On a pilgrimage to Rome she visited the house where St. Bridget, Sweden’s great medieval patron, had lived. The house was occupied by Carmelites, and she asked to be admitted. Yet a greater dream propelled her: to reestablish St. Bridget’s order, the Brigittines, in Rome. In 1906, with the support of Pope Pius X, her dream was realized; she recited the ancient vows and was clothed in the old Brigittine habit.
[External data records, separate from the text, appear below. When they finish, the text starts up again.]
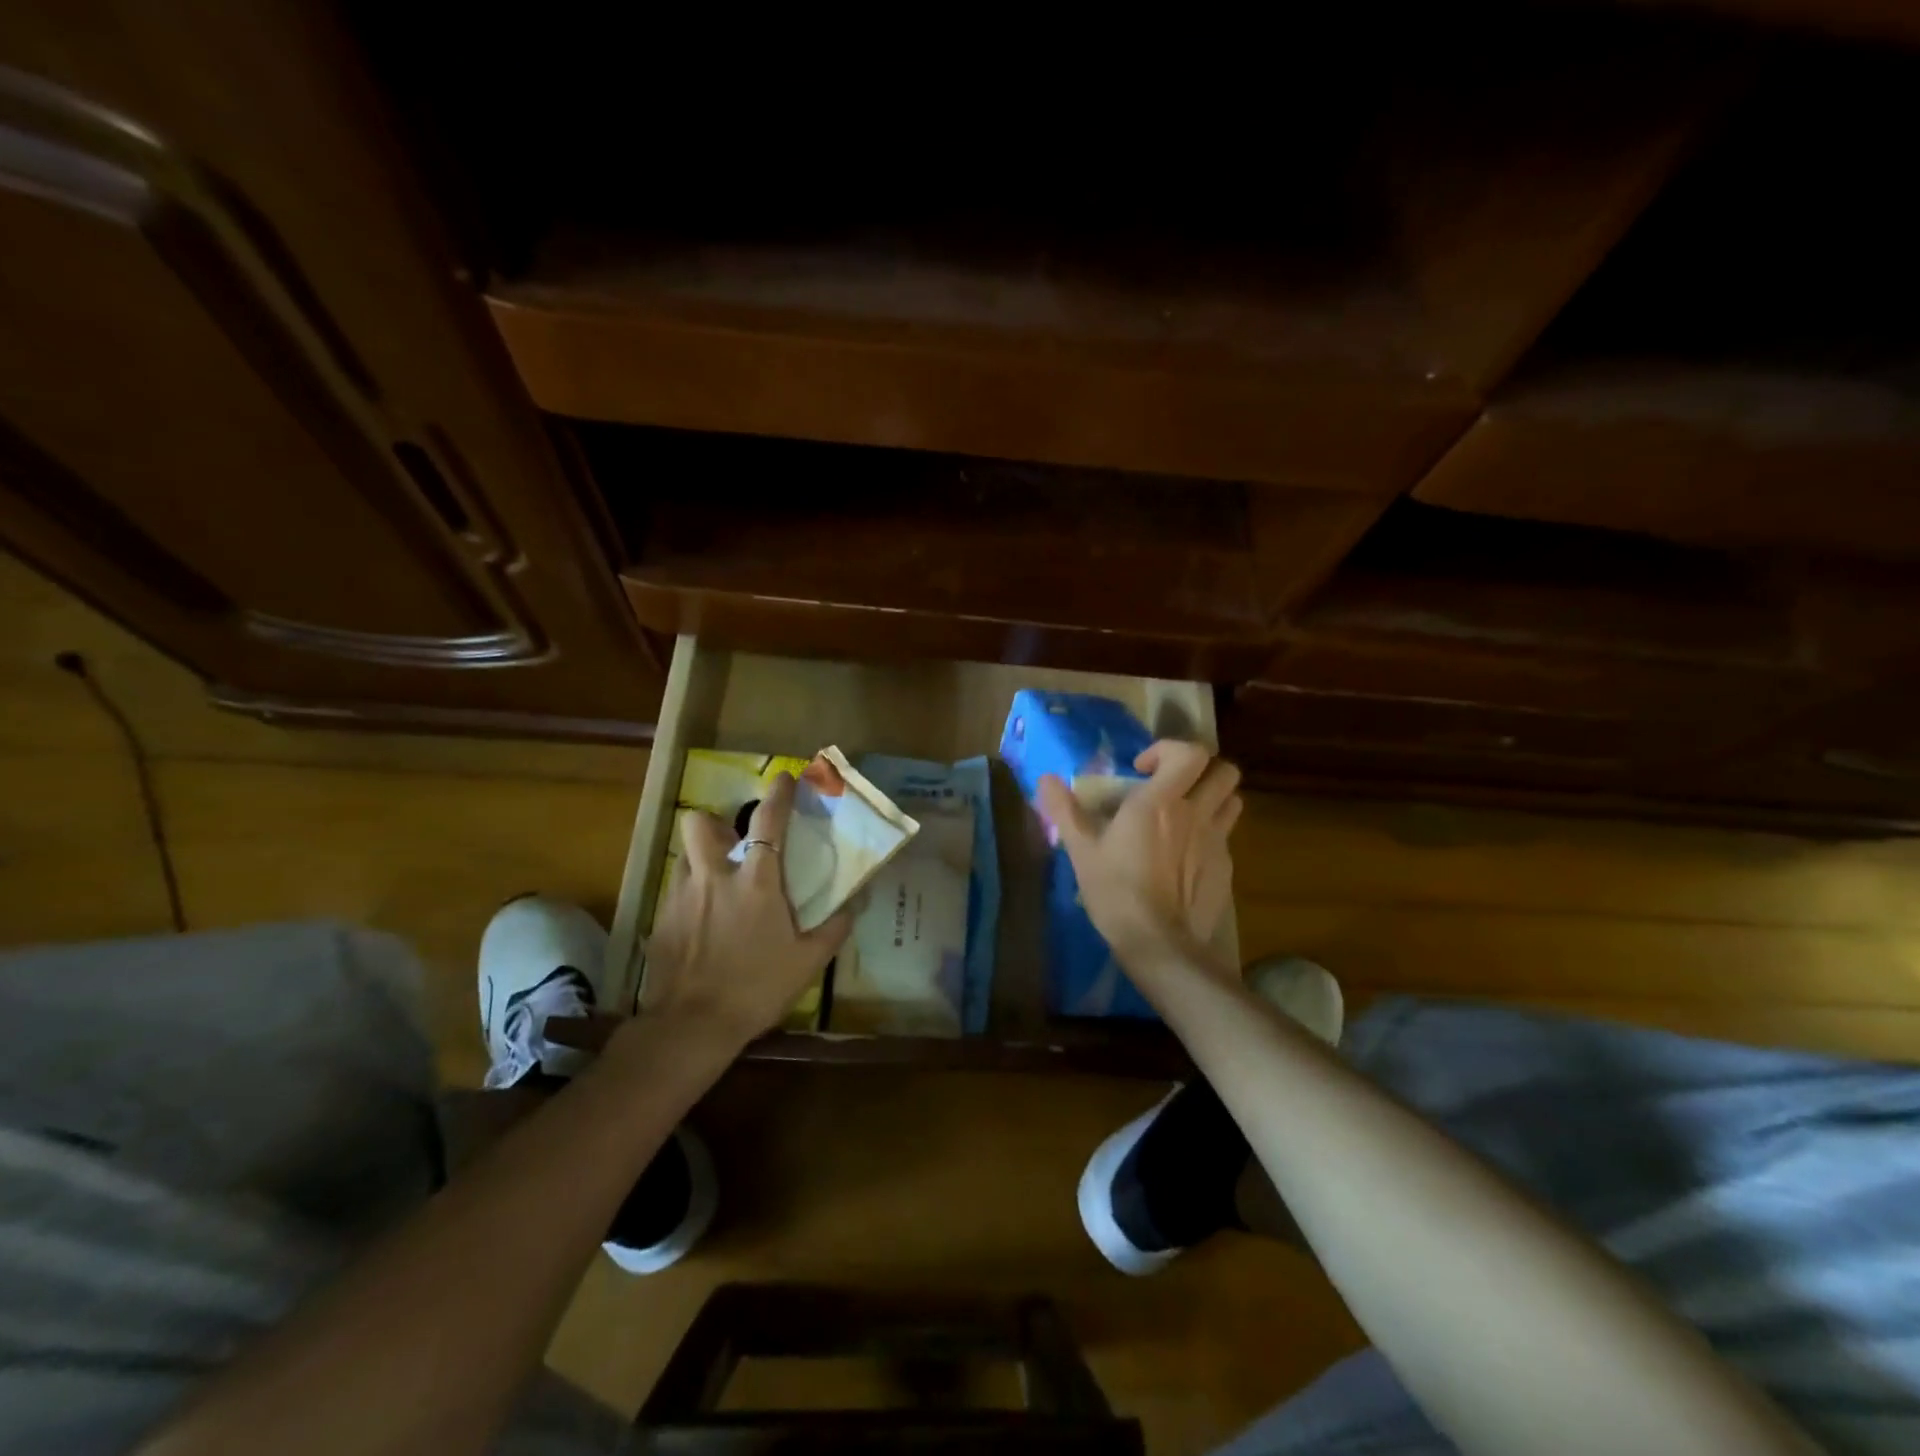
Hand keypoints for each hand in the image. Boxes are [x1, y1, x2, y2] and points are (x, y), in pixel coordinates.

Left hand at [640, 772, 849, 1046]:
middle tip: (731, 843)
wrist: (692, 1026)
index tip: (783, 778)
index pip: (767, 822)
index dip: (778, 795)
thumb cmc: (757, 988)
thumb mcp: (808, 962)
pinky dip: (691, 897)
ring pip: (684, 857)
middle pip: (699, 824)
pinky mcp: (661, 921)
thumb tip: (854, 905)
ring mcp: (681, 897)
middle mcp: (714, 878)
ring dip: (701, 861)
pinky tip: (702, 926)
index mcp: (756, 882)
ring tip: (717, 886)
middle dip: (713, 823)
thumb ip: (834, 929)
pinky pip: (676, 893)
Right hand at [1037, 740, 1241, 972]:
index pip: (1190, 753)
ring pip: (1232, 799)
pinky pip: (1226, 835)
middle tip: (1172, 785)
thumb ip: (1065, 810)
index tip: (1142, 770)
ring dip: (1213, 797)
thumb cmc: (1116, 891)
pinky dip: (1211, 833)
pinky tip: (1187, 856)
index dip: (1169, 750)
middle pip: (1224, 770)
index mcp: (1160, 802)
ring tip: (1186, 813)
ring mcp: (1216, 840)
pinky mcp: (1226, 867)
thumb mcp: (1081, 850)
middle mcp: (1195, 813)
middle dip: (1201, 769)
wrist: (1160, 944)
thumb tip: (1045, 779)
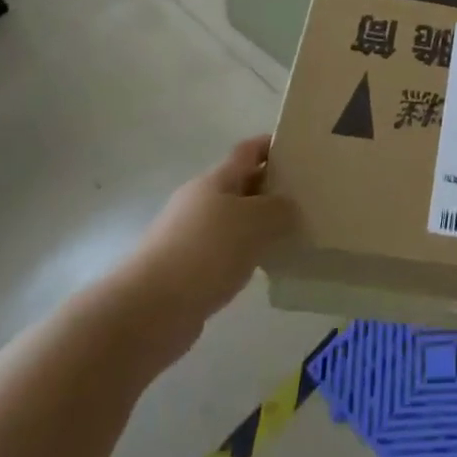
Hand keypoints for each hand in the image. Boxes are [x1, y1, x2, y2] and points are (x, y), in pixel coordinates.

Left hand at [107, 135, 293, 368]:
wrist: (150, 310)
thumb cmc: (207, 251)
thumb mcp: (257, 221)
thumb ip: (280, 209)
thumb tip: (288, 208)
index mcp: (215, 180)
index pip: (247, 151)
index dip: (271, 146)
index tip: (299, 150)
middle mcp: (199, 202)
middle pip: (241, 185)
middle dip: (271, 187)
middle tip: (306, 195)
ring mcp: (189, 237)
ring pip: (234, 221)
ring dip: (260, 224)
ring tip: (294, 232)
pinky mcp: (187, 270)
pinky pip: (226, 252)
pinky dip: (246, 253)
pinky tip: (266, 265)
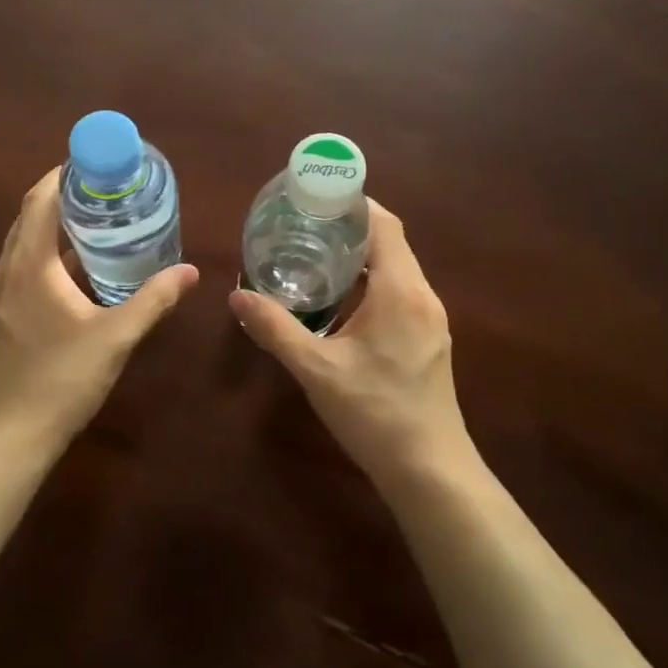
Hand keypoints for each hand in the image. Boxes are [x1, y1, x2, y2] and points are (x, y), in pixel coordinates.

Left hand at [0, 167, 198, 443]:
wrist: (7, 436)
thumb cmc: (60, 380)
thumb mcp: (115, 337)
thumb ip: (152, 300)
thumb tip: (189, 272)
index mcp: (30, 265)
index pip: (40, 201)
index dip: (63, 176)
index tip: (95, 165)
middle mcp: (6, 271)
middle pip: (30, 217)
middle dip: (64, 199)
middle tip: (106, 193)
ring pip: (24, 244)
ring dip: (55, 228)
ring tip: (97, 226)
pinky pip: (22, 268)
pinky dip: (47, 256)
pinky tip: (78, 274)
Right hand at [229, 199, 468, 486]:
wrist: (430, 470)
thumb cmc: (374, 413)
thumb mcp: (316, 369)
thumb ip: (276, 328)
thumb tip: (237, 296)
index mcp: (401, 291)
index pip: (384, 225)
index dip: (354, 204)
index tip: (317, 198)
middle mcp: (422, 296)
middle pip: (391, 243)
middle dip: (351, 228)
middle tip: (305, 225)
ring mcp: (431, 319)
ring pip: (397, 269)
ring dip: (361, 258)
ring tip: (317, 256)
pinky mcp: (430, 339)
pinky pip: (401, 292)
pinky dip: (372, 283)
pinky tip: (341, 300)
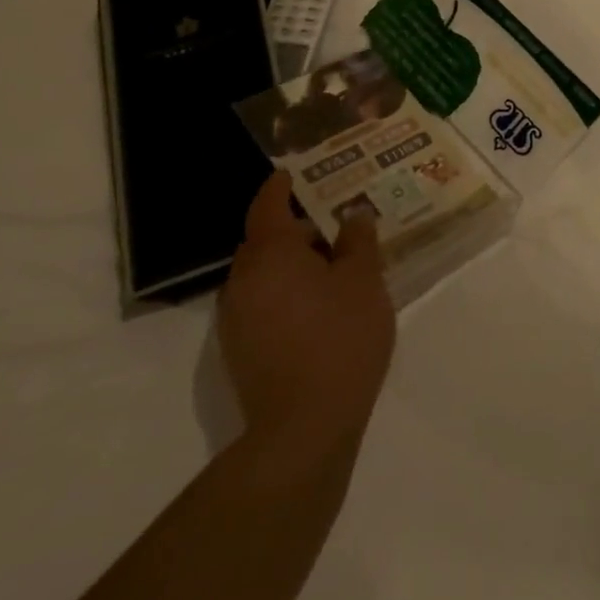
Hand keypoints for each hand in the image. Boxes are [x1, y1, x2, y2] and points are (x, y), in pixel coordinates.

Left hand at [217, 172, 395, 460]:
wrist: (303, 427)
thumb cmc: (340, 339)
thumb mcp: (364, 282)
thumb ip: (358, 241)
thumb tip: (353, 215)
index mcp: (269, 253)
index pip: (267, 204)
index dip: (281, 186)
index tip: (294, 172)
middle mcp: (242, 279)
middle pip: (265, 240)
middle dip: (297, 229)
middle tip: (336, 226)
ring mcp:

T he mission of the order would be “contemplation, adoration, and reparation.” During World War II she offered refuge to many Jews, an act for which she was later honored in Israel as one of the Righteous Among the Nations.
Hesselblad died on April 24, 1957, and was canonized in 2016. Her feast is June 4.
“Dear Lord, I do not ask to see the path. . . . I will hang on tightly to your hand and I will close my eyes, so that you know how much trust I place in you, Spouse of my soul.”